Com o objetivo de fortalecer a segurança do núcleo da Internet, a comunidade técnica da Internet identifica e desenvolve continuamente padrões e protocolos como DNSSEC (Extensões de Segurança do Sistema de Nomes de Domínio), TLS (Segurança da Camada de Transporte) e RPKI (Infraestrutura de Chave Pública de Recursos). Esses padrões ajudam a proteger os serviços básicos que a Internet precisa para funcionar, ao mesmo tempo que melhoram a integridade, a privacidade e a autenticidade dos dados trocados através das redes. Ao definir e adotar esses padrões de segurança, a comunidade técnica trabalha ativamente para proteger o núcleo da Internet, garantindo uma base mais resiliente e confiável para as soluções digitais que dependem dela.
Os riscos de confundir a Internet e as camadas de aplicação nas políticas
Com o aumento das tensões geopolíticas, é compreensível que os governos estejam colocando mais foco em medidas de segurança cibernética e resiliência. Isso levou ao aumento da regulamentação e do envolvimento das autoridades competentes.
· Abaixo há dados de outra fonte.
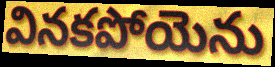
వినకపోయెనుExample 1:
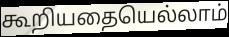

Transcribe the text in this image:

கூறியதையெல்லாம்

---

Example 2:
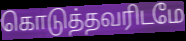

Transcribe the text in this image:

கொடுத்தவரிடமே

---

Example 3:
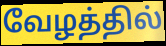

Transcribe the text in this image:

வேழத்தில்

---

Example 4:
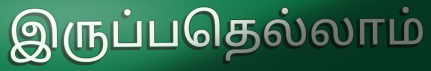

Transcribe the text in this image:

இருப்பதெல்லாம்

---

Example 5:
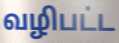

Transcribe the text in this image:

வழிபட்ட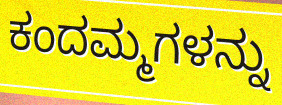
ಕಂದಮ್ಮಗಳನ್ನುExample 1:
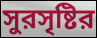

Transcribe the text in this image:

সুরসৃষ্টির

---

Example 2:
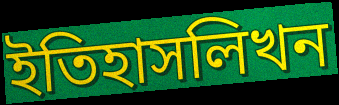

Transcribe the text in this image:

ইতিহাসলিখন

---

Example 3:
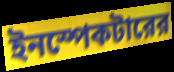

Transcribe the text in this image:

ইনস্পেকটারের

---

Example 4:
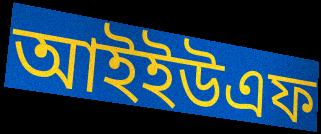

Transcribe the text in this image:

আইইউএফ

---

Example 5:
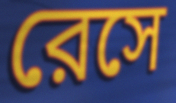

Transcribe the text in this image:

রেসেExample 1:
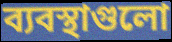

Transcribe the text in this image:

ব্যবস্থাগুলো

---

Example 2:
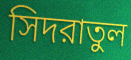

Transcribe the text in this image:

সিদরাতুল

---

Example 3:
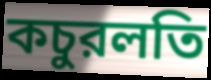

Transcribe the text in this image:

কচুরলতি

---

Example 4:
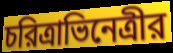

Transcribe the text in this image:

চরিত্রাভিনেত্রীর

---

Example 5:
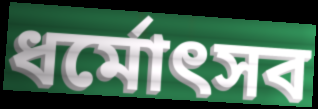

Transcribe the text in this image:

ধর্মোৎসব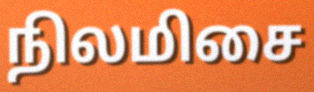
நிலமிசை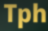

Se esses organismos não estiverem bem informados sobre essas distinções técnicas, há um risco maior de que na formulação e implementação de políticas se confundam a Internet e as camadas de aplicação.
Um dos maiores desafios hoje é a falta de compreensão do papel e da estrutura da Internet dentro dos domínios de formulação de políticas e regulamentação. Nas discussões sobre políticas, termos como “Internet”, “web”, “digital” e “cibernético” são frequentemente usados de forma intercambiável, levando a regulamentações que confundem a infraestrutura básica da Internet com os aplicativos que se executam sobre ela.
Compreender esta distinção é fundamental para que as políticas e regulamentações sejam eficazes. Embora os riscos de segurança precisem de ser abordados, as soluções políticas devem centrar-se em proteger as camadas específicas que estão em risco e não apontar ao núcleo da Internet. Os esforços para regulamentar a própria Internet correm o risco de minar a inovação, a abertura e a resiliência sem a necessidade de permissões que a definam.
Os governos também enfrentam hoje o desafio de equilibrar estes riscos de segurança com a necessidade de avançar nas suas agendas digitais nacionais ou regionais. As nações estão se esforçando para manter os seus ambientes digitais abertos aos negócios e promover novas oportunidades econômicas, uma vez que os aplicativos digitais construídos sobre a Internet prometem benefícios econômicos e crescimento significativos. No entanto, essas promessas trazem novos riscos. Alcançar este equilíbrio é fundamental, mas não deve ser feito à custa de comprometer a interoperabilidade global da Internet, que foi o que permitiu tudo isto desde o início.
Estes mal-entendidos podem levar a políticas exageradas que tentam resolver problemas específicos de aplicativos ou serviços digitais específicos, regulando a própria Internet. Uma abordagem regulatória que tenha como alvo a Internet como um todo, em vez de se focar nas camadas específicas construídas sobre ela, corre o risco de comprometer a sua abertura, segurança e capacidade de evolução.
As opiniões expressas pelos autores deste blog são próprias e não refletem necessariamente as opiniões de LACNIC.